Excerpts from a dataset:

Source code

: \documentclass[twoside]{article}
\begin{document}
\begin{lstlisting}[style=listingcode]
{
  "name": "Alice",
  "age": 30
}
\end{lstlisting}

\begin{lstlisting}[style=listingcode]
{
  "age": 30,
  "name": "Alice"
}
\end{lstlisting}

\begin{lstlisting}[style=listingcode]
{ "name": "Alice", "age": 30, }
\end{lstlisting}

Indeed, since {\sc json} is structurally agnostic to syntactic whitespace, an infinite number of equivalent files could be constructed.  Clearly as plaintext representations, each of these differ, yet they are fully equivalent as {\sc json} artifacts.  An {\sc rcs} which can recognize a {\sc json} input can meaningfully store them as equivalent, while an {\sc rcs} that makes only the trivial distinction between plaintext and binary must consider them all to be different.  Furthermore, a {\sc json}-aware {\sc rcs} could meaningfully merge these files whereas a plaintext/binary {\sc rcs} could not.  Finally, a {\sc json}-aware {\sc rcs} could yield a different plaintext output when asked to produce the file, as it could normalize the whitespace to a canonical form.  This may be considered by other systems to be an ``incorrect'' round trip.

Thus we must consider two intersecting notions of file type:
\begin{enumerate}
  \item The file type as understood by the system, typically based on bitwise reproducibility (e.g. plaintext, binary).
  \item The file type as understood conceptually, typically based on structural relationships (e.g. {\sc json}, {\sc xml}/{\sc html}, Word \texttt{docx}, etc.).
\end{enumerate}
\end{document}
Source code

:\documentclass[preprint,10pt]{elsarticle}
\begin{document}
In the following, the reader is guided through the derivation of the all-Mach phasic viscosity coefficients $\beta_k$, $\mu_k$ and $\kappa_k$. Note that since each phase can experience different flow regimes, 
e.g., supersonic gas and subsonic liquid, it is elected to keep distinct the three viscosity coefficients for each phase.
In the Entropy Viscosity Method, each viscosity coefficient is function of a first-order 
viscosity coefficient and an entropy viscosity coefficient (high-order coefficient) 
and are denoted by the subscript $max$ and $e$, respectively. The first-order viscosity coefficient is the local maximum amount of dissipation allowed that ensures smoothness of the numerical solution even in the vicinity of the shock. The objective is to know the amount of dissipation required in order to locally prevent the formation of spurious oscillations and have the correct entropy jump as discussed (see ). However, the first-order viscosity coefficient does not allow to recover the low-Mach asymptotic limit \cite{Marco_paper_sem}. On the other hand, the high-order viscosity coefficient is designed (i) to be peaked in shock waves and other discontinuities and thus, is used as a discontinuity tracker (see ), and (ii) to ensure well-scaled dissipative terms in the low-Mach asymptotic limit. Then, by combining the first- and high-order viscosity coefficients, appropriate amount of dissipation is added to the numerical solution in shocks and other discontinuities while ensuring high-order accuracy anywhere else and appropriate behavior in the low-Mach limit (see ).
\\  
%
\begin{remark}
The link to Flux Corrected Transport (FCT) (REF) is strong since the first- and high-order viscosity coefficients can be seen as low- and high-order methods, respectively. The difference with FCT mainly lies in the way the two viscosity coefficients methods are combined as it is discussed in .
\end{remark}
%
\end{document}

» **Task directions**: The records above are to be repeated exactly, in their entirety.

» **Reply to the exercise**:
Source code

: \documentclass[twoside]{article}
\begin{document}
\begin{lstlisting}[style=listingcode]
{
  "name": "Alice",
  "age": 30
}
\end{lstlisting}

\begin{lstlisting}[style=listingcode]
{
  "age": 30,
  "name": "Alice"
}
\end{lstlisting}

\begin{lstlisting}[style=listingcode]
{ "name": "Alice", "age": 30, }
\end{lstlisting}

Indeed, since {\sc json} is structurally agnostic to syntactic whitespace, an infinite number of equivalent files could be constructed.  Clearly as plaintext representations, each of these differ, yet they are fully equivalent as {\sc json} artifacts.  An {\sc rcs} which can recognize a {\sc json} input can meaningfully store them as equivalent, while an {\sc rcs} that makes only the trivial distinction between plaintext and binary must consider them all to be different.  Furthermore, a {\sc json}-aware {\sc rcs} could meaningfully merge these files whereas a plaintext/binary {\sc rcs} could not.  Finally, a {\sc json}-aware {\sc rcs} could yield a different plaintext output when asked to produce the file, as it could normalize the whitespace to a canonical form.  This may be considered by other systems to be an ``incorrect'' round trip.

Thus we must consider two intersecting notions of file type:
\begin{enumerate}
  \item The file type as understood by the system, typically based on bitwise reproducibility (e.g. plaintext, binary).
  \item The file type as understood conceptually, typically based on structural relationships (e.g. {\sc json}, {\sc xml}/{\sc html}, Word \texttt{docx}, etc.).
\end{enumerate}
\end{document}
Source code

:\documentclass[preprint,10pt]{elsarticle}
\begin{document}
In the following, the reader is guided through the derivation of the all-Mach phasic viscosity coefficients $\beta_k$, $\mu_k$ and $\kappa_k$. Note that since each phase can experience different flow regimes, 
e.g., supersonic gas and subsonic liquid, it is elected to keep distinct the three viscosity coefficients for each phase.
In the Entropy Viscosity Method, each viscosity coefficient is function of a first-order 
viscosity coefficient and an entropy viscosity coefficient (high-order coefficient) 
and are denoted by the subscript $max$ and $e$, respectively. The first-order viscosity coefficient is the local maximum amount of dissipation allowed that ensures smoothness of the numerical solution even in the vicinity of the shock. The objective is to know the amount of dissipation required in order to locally prevent the formation of spurious oscillations and have the correct entropy jump as discussed (see ). However, the first-order viscosity coefficient does not allow to recover the low-Mach asymptotic limit \cite{Marco_paper_sem}. On the other hand, the high-order viscosity coefficient is designed (i) to be peaked in shock waves and other discontinuities and thus, is used as a discontinuity tracker (see ), and (ii) to ensure well-scaled dissipative terms in the low-Mach asymptotic limit. Then, by combining the first- and high-order viscosity coefficients, appropriate amount of dissipation is added to the numerical solution in shocks and other discontinuities while ensuring high-order accuracy anywhere else and appropriate behavior in the low-Mach limit (see ).
\\  
%
\begin{remark}
The link to Flux Corrected Transport (FCT) (REF) is strong since the first- and high-order viscosity coefficients can be seen as low- and high-order methods, respectively. The difference with FCT mainly lies in the way the two viscosity coefficients methods are combined as it is discussed in .
\end{remark}
%
\end{document}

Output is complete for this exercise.